Midi was developed jointly by synthesizer engineer Dave Smith and the engineers at Roland  Musical Instrument corporation in Japan.  There had been precursors to midi, which allowed data to be transfered between musical devices, but there were different standards and the amount of data was limited.  The development of midi standardized the information so the equipment of different companies could be connected together.  It also expanded the amount of event/performance data that could be captured.  Now the system could not only request a Middle C note, but it could specify how loud that note should be, and request it to come from any number of available channels (different devices or instruments).  Almost overnight musicians gained the ability to connect a bunch of electronic instruments together for a live performance controlled by a computer, which allowed previously impossible compositions to be realized.

As I mentioned before, back in the 90s I had a robust midi setup running out of my desktop computer.  The sequencer (which typically manages and deploys midi data) controlled three different devices I had, two synthesizers and a Rompler module that played sounds sampled from real instruments with often surprising realism.  I could compose in the computer by "writing" out notes, or I could input the notes by playing them on a keyboard.  The sequencer could control all three devices simultaneously, allowing me to make rich music without playing a single note.



At the time even experts agreed it was a bad idea to run music through your computer.  The power supplies and boards inside were very "dirty" and would create a lot of audio noise.  Yet with midi, I could produce super clean sound, because the computer was only controlling the data, not the actual audio.  I  never really understood how this was possible, why the noise inside the computer didn't infect the instruments connected to it.  Until I started to learn how to modify my modify my Monotribe for midi.
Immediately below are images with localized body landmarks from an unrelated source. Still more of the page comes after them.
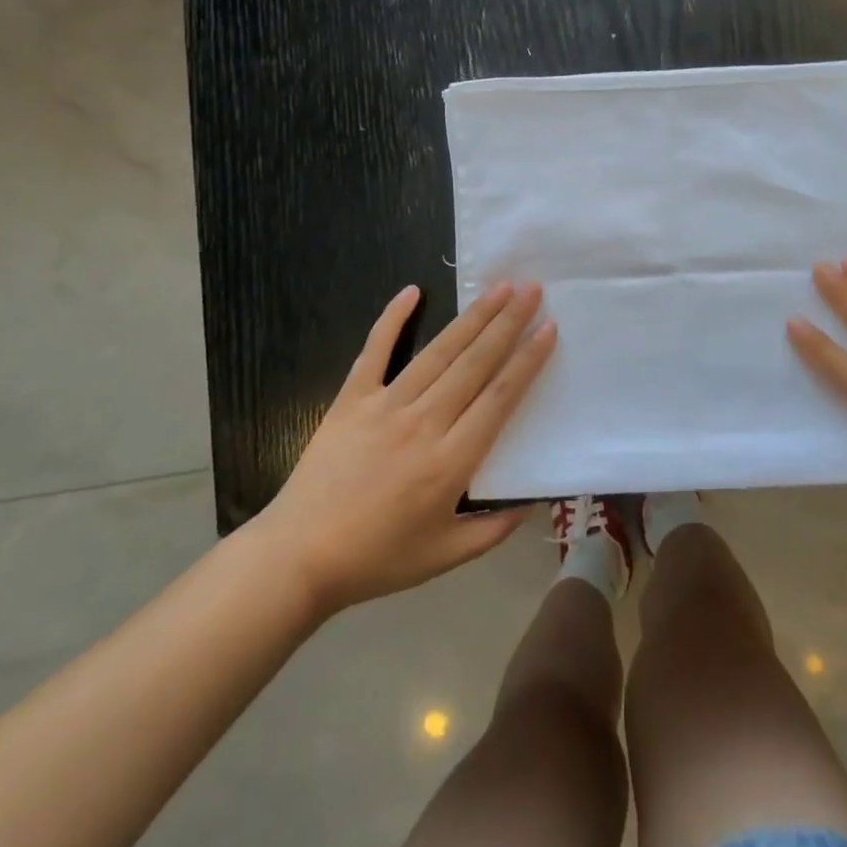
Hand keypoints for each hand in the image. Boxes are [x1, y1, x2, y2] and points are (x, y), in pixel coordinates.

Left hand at [257, 282, 554, 615]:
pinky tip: (412, 291)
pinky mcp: (352, 399)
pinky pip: (375, 351)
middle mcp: (424, 423)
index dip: (527, 361)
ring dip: (471, 317)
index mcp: (450, 462)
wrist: (298, 557)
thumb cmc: (376, 559)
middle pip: (474, 364)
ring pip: (438, 352)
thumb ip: (493, 529)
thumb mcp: (444, 557)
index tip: (548, 328)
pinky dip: (392, 319)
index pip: (499, 399)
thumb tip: (533, 500)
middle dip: (507, 323)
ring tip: (498, 287)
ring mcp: (385, 405)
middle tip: (532, 289)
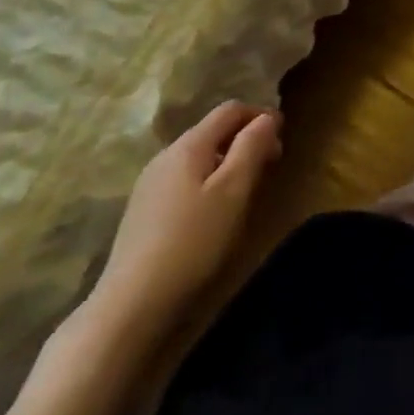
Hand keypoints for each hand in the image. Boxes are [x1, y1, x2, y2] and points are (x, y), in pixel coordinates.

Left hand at [85, 102, 282, 340]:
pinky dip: (208, 181)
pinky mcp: (143, 211)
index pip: (230, 109)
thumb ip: (252, 146)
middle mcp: (165, 156)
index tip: (282, 137)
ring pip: (198, 156)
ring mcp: (150, 184)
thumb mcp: (234, 190)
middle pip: (213, 130)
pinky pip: (184, 179)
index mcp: (189, 145)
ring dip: (227, 161)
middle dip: (245, 139)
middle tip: (270, 164)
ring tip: (246, 188)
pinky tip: (213, 211)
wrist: (131, 305)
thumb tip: (266, 118)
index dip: (260, 115)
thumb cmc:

One of the items you need to perform this mod correctly is an "optocoupler", which I had never heard of, but understood instantly, it uses LED light to transmit data, and it's part of the original design of midi, as I understand it.  Completely brilliant.  Using light isn't just fast, but it also isolates the devices from each other, to avoid contamination of noise, hum even dangerous spikes that can damage expensive musical gear.  This is why my post has the title it has, because the cleaver use of the optocoupler is one of the key elements that makes midi as good as it is, and less talented engineers would have skimped or skipped that crucial step.


I should tell you, I don't use wikipedia to write these things, so the facts I get wrong are facts that are wrong in my head.  If I remember where it was I picked up one of these tidbits, I'll tell you, but for goodness sakes, don't assume any "facts" in these posts are actually true.  My version of other people's lives may be wildly inaccurate, but generally, I'm here to tell a story or make an observation based on that understanding (true or not), and hopefully the veracity doesn't really alter the observation all that much.  The previous story may not be true at all, I haven't verified it, not because I'm too lazy, but mostly because I'm too busy at the moment.  Obviously, if large portions are untrue, it kind of blows the whole thing out of the water. Apologies if that is the case.